That would be worth settling once and for all, I've wondered off-and-on about this. However, I think that that's an nlab project rather than an MO one, and I'll only start it if I know that others (you and Theo?) will join in! –  Loop Space Mar 11 '10 at 21:23
    
Expanding Andrew's comment above about 2-structure, one may be able to describe a Lie groupoid which presents a smooth stack of paths up to thin homotopy. I echo the above sentiment, this would be a good nlab project (not necessarily linked with mine and Andrew's) –  David Roberts Mar 12 '10 at 0:42

If you want to prove something is a smooth manifold, a good way to begin is to decide what its tangent spaces ought to be.
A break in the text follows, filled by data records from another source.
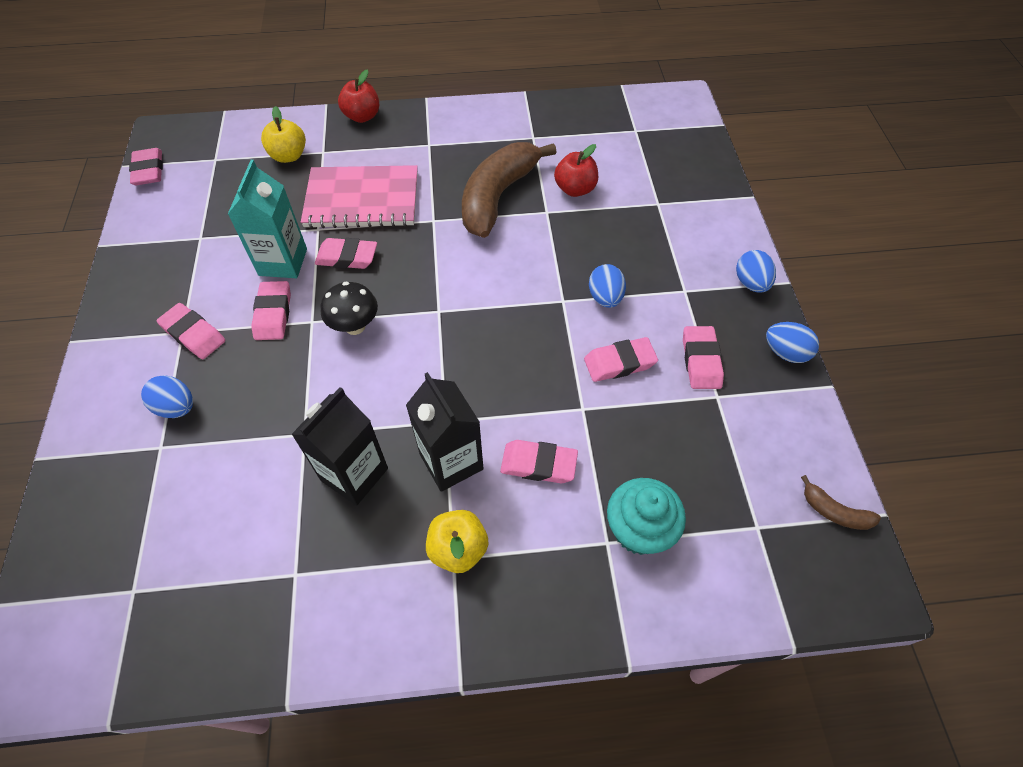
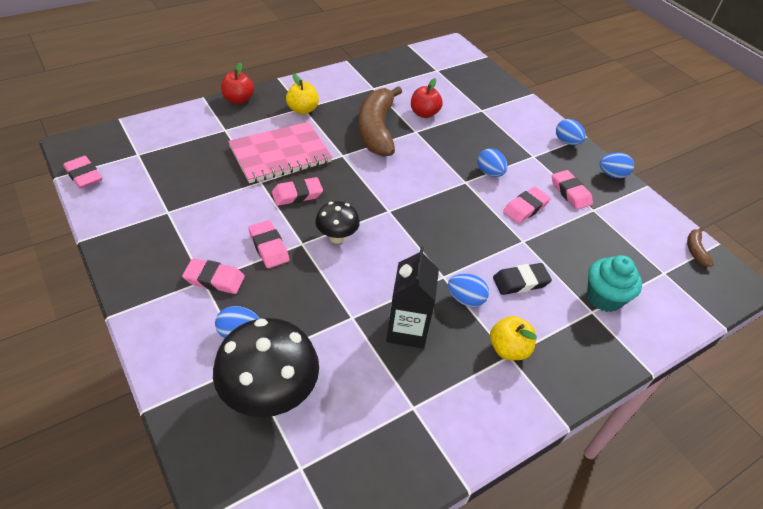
camera: 30 degrees left, 10 degrees down
turquoise carton [227,160,307,278] -> none
yellow apple [261,106,306,163] -> yellow apple moved to [286,73,319,114]
black carton [406,372,483,492] -> blue egg [448,274,489,307]
pink eraser [500,440,578,483] -> black eraser [493,263,552,295]
brown banana [801,475,881,530] -> brown banana turned 90 degrees clockwise [687,227,713,267]
none -> black mushroom [213,318,319,417]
So let $\gamma_s$ be a (smooth) homotopy of lazy paths, say for $s$ in $(-\epsilon,\epsilon)$. Its derivative at $s=0$ is a vector field $\xi$ along $\gamma:=\gamma_0$. This is a section of $\gamma^\ast TM$, not necessarily a "lazy" one. The vector field is to count for nothing if $\gamma_s$ is a lazy thin homotopy. So we should take the quotient of $C^\infty(\gamma^* TM)$ by the subspace $L$ of those $\xi$ which have vanishing (higher) derivatives at $0$ and $1$ and such that $\dot{\gamma}(t)$ and $\xi(t)$ are linearly dependent in $T_{\gamma(t)}M$ for all $t$.

A standard method to produce smooth charts (on path spaces in particular) is to exponentiate tangent vectors. This requires an auxiliary choice, say of a metric $g$ on $M$, so the manifold structure won't be absolutely canonical; but it may well be canonical up to diffeomorphism (strategy: define a smooth structure on the family of manifolds parametrized by the contractible manifold $Met(M)$, and show it's a smooth fibre bundle).

Well, $g$ induces an $L^2$-metric on $C^\infty(\gamma^{\ast}TM)$, so we could take the orthogonal complement $L^{\perp}$ (isn't that the vector fields pointwise-orthogonal to $\dot{\gamma}$, vanishing where $\dot{\gamma}$ does?) and view that as our tangent space. That makes it a little clearer that it's a Frechet space (consider the $C^k$ norms on $L^\perp$...). Let $L^{\perp}_\epsilon$ be the vector fields in $L^\perp$ which, pointwise, have length $<\epsilon$. Assume $\epsilon$ is smaller than the injectivity radius of $g$ along $\gamma$. Then one has $Exp_g \colon L^\perp\to \mathcal{P}^1 M$ (since it defines a diffeo from $(T_{\gamma(0)}M)_{<\epsilon}$ onto its image, $\exp_g$ preserves laziness). This map is injective, and it's a reasonable candidate for a coordinate chart. Declare such charts to be our atlas, defining, as a by-product, a topology - the coarsest that makes the charts continuous.

Now you have several things to check. (I haven't - maybe it doesn't work...) One of those is that the topology is Hausdorff, so you might even want to make this into a metric space, perhaps via a Riemannian metric.